» What is being asked
Read the data below line by line and copy each one with "development" in it.

[Stored data]
□ □ □ □ □

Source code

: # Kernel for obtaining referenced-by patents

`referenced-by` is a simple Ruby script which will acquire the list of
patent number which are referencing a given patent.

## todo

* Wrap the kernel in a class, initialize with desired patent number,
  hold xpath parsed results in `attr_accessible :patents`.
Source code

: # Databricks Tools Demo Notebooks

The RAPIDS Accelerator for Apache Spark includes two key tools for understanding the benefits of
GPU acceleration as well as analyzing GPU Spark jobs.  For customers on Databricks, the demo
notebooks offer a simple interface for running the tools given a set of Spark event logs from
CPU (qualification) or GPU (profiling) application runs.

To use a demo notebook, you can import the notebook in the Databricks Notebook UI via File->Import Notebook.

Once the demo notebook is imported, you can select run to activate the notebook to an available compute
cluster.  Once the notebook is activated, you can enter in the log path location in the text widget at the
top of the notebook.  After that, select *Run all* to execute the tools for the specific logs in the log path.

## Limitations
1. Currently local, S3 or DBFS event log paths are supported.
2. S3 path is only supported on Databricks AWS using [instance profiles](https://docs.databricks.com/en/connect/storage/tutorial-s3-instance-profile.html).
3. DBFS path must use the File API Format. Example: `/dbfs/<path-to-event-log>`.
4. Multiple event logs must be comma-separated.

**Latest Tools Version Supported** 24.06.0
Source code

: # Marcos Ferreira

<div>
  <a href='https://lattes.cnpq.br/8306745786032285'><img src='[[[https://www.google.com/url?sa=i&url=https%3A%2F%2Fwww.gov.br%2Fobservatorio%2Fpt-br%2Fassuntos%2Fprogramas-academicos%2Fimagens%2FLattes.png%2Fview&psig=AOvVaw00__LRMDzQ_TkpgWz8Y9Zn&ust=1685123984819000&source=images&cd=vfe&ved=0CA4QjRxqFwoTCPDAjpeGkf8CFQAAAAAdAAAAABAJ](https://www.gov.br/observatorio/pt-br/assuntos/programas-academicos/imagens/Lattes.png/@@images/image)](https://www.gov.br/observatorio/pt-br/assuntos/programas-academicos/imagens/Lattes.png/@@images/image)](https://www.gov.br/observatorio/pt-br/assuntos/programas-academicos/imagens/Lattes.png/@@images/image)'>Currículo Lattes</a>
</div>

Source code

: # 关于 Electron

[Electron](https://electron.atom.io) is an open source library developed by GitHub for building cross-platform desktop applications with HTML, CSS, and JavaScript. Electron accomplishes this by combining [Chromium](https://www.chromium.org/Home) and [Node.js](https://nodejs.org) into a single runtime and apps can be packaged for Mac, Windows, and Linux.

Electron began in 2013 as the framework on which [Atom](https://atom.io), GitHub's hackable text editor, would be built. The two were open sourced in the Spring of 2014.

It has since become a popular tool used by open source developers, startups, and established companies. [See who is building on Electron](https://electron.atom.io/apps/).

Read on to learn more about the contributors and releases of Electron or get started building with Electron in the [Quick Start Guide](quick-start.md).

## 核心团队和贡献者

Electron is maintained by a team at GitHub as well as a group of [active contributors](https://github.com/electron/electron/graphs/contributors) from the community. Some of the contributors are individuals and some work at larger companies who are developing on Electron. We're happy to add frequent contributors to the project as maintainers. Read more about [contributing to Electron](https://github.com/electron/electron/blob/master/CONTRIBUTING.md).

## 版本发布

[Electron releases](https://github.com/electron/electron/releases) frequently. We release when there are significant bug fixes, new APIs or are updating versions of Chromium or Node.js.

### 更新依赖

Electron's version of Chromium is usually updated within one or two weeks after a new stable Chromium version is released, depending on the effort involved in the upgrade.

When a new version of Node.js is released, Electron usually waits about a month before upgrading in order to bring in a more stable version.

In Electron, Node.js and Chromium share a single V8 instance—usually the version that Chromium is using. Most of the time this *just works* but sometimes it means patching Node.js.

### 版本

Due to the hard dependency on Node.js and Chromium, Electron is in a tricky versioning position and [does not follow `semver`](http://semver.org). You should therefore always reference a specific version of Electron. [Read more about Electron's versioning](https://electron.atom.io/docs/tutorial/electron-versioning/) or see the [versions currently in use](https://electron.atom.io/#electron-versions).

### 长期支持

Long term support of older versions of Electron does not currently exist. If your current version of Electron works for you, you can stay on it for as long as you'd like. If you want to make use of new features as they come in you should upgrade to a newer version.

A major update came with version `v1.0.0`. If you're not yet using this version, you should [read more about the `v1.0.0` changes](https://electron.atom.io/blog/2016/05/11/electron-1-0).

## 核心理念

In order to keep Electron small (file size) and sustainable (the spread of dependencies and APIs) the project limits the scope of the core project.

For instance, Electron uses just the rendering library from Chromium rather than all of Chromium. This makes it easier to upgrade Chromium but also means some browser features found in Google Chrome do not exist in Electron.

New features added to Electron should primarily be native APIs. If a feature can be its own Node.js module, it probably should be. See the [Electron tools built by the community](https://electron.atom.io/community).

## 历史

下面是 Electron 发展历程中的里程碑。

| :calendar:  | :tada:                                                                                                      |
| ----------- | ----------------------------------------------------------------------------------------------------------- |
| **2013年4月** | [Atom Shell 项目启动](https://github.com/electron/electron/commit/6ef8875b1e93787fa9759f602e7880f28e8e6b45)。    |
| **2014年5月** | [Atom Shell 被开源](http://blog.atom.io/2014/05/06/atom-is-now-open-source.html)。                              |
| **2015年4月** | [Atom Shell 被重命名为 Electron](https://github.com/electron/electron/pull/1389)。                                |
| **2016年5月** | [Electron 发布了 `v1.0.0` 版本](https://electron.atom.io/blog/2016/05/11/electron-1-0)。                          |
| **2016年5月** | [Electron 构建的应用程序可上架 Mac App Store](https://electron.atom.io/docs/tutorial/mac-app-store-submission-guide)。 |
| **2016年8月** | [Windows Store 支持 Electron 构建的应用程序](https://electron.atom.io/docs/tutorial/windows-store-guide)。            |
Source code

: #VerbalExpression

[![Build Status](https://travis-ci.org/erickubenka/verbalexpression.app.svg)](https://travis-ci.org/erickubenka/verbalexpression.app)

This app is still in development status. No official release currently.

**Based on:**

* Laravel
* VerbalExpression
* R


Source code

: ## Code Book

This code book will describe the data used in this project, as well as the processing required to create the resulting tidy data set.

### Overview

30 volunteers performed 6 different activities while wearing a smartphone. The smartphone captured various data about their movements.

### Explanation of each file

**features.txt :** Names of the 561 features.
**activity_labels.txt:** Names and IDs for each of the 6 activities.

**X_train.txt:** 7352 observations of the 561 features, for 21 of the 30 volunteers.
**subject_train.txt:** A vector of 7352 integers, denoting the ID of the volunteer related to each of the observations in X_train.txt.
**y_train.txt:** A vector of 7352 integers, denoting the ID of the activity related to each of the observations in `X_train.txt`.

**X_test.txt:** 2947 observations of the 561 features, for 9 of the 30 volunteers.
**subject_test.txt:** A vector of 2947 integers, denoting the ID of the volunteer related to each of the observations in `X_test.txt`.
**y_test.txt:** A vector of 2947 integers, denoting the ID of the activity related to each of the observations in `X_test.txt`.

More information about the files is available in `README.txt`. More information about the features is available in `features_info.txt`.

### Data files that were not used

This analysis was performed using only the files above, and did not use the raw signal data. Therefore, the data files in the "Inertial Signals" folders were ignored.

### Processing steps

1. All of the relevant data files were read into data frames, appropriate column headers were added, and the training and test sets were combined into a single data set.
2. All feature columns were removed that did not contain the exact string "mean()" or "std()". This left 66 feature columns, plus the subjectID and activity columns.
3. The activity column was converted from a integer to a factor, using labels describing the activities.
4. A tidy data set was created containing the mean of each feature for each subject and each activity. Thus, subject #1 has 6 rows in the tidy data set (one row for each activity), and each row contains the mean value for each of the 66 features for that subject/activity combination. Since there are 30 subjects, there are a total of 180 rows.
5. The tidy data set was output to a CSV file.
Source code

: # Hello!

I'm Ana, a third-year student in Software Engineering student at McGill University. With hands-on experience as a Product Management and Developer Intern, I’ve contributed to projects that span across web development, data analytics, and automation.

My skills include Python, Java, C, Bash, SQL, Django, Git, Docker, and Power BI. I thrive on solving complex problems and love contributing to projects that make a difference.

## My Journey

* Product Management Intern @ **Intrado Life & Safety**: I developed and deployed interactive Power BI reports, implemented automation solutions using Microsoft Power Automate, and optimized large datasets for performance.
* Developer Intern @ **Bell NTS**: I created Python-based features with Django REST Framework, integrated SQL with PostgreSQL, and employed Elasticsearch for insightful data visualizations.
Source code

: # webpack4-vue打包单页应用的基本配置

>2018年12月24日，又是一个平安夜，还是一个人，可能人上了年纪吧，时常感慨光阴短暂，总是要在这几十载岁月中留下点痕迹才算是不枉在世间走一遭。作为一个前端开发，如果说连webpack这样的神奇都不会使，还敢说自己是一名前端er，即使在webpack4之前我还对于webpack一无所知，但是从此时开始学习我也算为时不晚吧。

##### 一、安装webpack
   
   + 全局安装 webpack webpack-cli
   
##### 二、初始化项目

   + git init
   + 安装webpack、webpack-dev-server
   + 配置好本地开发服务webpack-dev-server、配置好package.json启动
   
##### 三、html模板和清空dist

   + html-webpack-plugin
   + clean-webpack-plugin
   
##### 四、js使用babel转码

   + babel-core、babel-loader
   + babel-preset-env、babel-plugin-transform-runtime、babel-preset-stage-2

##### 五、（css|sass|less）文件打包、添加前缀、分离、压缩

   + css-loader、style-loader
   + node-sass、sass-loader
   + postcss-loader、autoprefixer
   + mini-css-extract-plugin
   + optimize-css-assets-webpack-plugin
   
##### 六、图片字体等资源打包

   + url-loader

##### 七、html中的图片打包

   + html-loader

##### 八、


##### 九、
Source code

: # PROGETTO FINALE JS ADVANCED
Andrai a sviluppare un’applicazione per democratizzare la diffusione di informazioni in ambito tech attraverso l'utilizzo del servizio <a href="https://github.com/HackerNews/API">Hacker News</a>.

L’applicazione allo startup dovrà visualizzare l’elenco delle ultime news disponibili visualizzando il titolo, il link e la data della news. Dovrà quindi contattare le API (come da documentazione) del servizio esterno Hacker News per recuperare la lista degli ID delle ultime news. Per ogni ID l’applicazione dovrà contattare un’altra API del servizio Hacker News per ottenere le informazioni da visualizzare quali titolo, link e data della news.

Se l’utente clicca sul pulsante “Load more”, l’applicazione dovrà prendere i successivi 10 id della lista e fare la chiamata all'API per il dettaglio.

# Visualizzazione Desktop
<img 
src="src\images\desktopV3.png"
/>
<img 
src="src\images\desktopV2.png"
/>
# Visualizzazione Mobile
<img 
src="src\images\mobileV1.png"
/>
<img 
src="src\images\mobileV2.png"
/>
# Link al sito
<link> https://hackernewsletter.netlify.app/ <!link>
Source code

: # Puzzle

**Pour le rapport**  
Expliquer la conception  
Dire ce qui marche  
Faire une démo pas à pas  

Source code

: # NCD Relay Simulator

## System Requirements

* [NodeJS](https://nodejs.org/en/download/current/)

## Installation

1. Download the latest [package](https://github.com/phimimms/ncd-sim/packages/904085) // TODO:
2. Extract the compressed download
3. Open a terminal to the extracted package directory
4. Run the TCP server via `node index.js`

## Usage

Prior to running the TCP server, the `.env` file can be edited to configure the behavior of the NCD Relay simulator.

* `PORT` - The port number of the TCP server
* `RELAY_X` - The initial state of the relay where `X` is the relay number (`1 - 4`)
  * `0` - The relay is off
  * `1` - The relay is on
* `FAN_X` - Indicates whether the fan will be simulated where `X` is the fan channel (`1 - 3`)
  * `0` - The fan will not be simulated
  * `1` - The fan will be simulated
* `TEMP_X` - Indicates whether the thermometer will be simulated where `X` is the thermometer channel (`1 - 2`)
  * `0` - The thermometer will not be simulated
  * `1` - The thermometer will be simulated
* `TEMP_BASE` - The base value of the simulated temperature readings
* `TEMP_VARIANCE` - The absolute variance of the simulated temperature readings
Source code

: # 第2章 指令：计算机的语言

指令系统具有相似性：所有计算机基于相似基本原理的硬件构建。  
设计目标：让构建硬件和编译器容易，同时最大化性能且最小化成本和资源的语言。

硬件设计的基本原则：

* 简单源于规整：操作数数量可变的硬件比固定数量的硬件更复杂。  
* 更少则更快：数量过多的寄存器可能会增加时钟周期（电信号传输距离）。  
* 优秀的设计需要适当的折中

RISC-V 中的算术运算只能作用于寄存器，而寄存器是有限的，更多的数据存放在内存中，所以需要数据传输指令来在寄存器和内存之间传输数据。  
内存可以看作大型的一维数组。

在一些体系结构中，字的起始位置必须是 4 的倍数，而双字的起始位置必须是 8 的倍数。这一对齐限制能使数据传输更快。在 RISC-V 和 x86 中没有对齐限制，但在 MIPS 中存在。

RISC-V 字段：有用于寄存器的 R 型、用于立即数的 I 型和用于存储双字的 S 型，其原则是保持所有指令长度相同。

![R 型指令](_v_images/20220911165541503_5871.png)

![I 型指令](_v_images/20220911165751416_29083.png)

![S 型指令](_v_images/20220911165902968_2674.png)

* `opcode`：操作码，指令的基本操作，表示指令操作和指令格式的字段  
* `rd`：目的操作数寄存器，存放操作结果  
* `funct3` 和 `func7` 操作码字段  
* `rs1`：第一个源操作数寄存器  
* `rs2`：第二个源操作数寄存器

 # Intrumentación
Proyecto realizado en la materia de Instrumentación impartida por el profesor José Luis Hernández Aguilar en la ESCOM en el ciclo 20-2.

□ □ □ □ □

» Task answer
This app is still in development status. No official release currently.
I'm Ana, a third-year student in Software Engineering student at McGill University. With hands-on experience as a Product Management and Developer Intern, I’ve contributed to projects that span across web development, data analytics, and automation.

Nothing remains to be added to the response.